### PROBLEM STATEMENT
In the data that follows, how many lines contain the word "nose"? Give only that number.
(EXTRACTED INFORMATION)
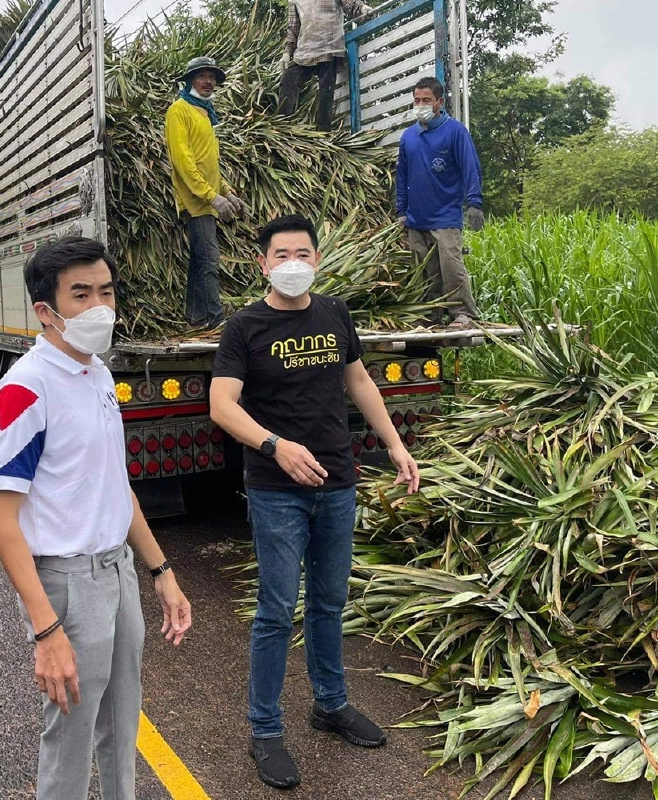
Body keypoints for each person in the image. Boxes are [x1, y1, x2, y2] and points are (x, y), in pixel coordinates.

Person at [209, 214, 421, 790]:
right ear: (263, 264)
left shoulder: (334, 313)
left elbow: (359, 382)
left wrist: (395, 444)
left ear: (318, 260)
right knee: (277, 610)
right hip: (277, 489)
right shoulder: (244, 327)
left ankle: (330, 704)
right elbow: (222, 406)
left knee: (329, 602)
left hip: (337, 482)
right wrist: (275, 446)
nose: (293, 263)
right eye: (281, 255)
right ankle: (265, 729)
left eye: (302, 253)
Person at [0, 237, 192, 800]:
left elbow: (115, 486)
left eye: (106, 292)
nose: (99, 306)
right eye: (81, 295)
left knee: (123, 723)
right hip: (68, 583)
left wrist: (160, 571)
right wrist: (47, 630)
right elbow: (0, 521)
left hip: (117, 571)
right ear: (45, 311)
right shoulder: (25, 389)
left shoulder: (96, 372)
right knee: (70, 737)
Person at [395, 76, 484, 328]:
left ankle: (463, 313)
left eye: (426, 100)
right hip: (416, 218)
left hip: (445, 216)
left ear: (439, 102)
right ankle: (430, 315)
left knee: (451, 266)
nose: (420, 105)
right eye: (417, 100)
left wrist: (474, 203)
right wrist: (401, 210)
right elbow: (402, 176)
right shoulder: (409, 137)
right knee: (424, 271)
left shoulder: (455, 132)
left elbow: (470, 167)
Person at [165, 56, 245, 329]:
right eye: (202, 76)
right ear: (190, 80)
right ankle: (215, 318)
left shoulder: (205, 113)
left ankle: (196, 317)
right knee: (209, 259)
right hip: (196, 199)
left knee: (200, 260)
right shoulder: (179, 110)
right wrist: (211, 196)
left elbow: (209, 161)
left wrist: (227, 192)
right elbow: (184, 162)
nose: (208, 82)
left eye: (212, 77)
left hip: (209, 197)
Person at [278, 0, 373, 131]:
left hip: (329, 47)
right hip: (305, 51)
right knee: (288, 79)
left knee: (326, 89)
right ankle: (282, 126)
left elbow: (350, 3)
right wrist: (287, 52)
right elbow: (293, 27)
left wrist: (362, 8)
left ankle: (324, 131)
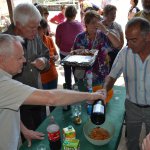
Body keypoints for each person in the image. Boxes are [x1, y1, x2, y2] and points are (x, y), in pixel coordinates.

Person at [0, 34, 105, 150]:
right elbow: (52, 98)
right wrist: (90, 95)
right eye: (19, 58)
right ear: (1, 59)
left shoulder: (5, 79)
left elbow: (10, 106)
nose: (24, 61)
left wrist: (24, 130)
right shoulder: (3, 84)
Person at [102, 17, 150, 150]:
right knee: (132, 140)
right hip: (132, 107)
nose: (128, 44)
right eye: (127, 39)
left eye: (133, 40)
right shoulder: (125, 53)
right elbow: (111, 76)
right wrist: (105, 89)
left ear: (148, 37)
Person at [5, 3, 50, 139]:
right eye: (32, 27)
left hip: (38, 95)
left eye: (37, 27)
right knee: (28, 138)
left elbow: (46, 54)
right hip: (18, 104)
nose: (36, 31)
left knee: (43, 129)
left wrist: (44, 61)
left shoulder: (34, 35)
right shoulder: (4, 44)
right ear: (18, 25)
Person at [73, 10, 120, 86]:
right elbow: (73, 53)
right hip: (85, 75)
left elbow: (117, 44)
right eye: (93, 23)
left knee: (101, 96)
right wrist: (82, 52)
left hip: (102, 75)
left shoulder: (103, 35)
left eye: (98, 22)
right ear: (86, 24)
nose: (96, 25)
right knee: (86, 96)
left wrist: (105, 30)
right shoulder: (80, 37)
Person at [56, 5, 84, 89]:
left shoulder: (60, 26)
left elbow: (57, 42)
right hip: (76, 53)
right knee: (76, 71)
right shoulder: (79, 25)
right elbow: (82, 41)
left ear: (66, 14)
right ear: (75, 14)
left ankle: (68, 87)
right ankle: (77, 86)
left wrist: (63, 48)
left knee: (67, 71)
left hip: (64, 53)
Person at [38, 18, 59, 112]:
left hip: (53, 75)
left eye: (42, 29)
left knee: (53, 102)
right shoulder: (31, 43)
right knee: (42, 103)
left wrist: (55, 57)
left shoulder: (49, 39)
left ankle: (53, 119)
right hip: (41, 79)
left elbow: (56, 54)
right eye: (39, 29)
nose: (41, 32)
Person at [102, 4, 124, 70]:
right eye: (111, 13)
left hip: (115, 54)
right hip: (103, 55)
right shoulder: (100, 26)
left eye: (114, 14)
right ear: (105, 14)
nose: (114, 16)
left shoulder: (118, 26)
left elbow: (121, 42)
(End EXTRACTED INFORMATION)
### TASK ANSWER
10